I don’t mean getting rid of lockdowns. To me lockdowns have been last resort measures in most cases. Many countries in the East have managed to forgo lockdowns. But they’ve maintained quite strict measures in terms of mask wearing, in terms of crowds, in terms of testing and other stuff. So they’ve taken a much more comprehensive, layered strategy. They’ve maintained an intensity of control measures without ever going for full lockdown, without ever going for full open. They’ve taken the corner without under- or over-steering.  They’ve gotten people to buy into the idea that it’s going to take a long time and it’s going to have to be a sustained effort. I think if everyone had done that maybe we’d be in a better place. 

But I think for me just personally as a public health physician, the biggest tragedy has been the vaccine equity issue. It really has been horrific. Horrific. The world just has not ever come to terms with the fact that vaccinating the most vulnerable people first would have been a better bet, not only epidemiologically but just from an equity perspective. 

The idea of coherence and coordination and solidarity — these are all lovely words. But it’s very hard to deliver that in societies that don’t trust governments, [don’t buy into] that social contract, that inherent trust that a community should have in its government to say, “Yes, you are there to protect me.”

What’s shocked me most in this pandemic has been that absence or loss of trust.

It’s staggering to read about public health personnel quitting their jobs, being subjected to death threats during a pandemic. They’re facing hatred and vitriol from the people they’re trying to protect. 

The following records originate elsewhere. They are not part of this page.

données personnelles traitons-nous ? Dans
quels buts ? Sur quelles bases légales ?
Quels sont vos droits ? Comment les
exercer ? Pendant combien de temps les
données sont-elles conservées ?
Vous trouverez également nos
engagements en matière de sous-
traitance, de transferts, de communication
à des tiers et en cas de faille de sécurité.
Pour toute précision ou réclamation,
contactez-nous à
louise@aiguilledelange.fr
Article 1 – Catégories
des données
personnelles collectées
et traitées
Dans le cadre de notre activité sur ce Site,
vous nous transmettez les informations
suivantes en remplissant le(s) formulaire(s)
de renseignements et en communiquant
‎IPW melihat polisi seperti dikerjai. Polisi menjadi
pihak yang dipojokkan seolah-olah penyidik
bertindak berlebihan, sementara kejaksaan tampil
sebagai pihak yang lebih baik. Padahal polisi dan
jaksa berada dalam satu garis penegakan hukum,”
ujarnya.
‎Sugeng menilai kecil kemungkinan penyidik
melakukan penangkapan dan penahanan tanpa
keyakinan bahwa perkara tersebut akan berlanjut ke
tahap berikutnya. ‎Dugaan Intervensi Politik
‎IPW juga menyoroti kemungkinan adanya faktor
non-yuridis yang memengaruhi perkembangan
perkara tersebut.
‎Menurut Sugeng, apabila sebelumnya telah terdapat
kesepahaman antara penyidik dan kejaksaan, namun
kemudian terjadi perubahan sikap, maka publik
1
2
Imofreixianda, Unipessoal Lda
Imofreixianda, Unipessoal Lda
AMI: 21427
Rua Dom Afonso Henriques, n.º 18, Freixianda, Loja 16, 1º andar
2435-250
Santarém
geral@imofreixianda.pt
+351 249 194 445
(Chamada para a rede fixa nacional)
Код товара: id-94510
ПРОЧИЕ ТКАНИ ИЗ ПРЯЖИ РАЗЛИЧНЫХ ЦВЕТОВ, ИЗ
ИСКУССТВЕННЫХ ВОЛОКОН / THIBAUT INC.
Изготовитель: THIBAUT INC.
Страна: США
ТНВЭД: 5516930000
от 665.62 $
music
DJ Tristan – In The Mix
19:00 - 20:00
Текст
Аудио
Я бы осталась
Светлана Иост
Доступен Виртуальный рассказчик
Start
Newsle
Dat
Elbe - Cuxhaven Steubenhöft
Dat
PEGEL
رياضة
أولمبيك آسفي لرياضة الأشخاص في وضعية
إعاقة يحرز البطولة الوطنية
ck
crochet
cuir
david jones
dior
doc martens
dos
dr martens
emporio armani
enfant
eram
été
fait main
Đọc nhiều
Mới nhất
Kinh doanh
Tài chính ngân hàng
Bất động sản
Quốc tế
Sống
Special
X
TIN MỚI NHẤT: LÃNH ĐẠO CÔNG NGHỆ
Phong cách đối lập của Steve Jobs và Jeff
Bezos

It’s tragic. And it’s tragic to think that there are millions of people right now in the Northern Hemisphere who are not vaccinated because they don’t believe their government. Whatever the reasons for that are, whether it’s because governments perform poorly in building that trust, or whether they’ve been actively undermined by misinformation and by other things, historians and social historians will be talking about that one for decades.

If we’re looking at pandemic preparedness for the future it’s not all going to be about technology and the machines that go ping and surveillance systems and AI and all of this stuff. We need a social solution for future pandemics, much more than we need a technological solution. Because we’re dealing with a fractured world, fractured communities. We’re dealing with a breach and prolonged breakdown in trust. 

I shudder to think of going into a more severe pandemic with that level of community distrust. It has had a real negative impact on people’s awareness and willingness to sustain measures. Because they can constantly find lots of material and reasons not to do what they’re being asked to do, because there’s so much out there telling them that what’s going on there is a government conspiracy, what’s happening is hurting them.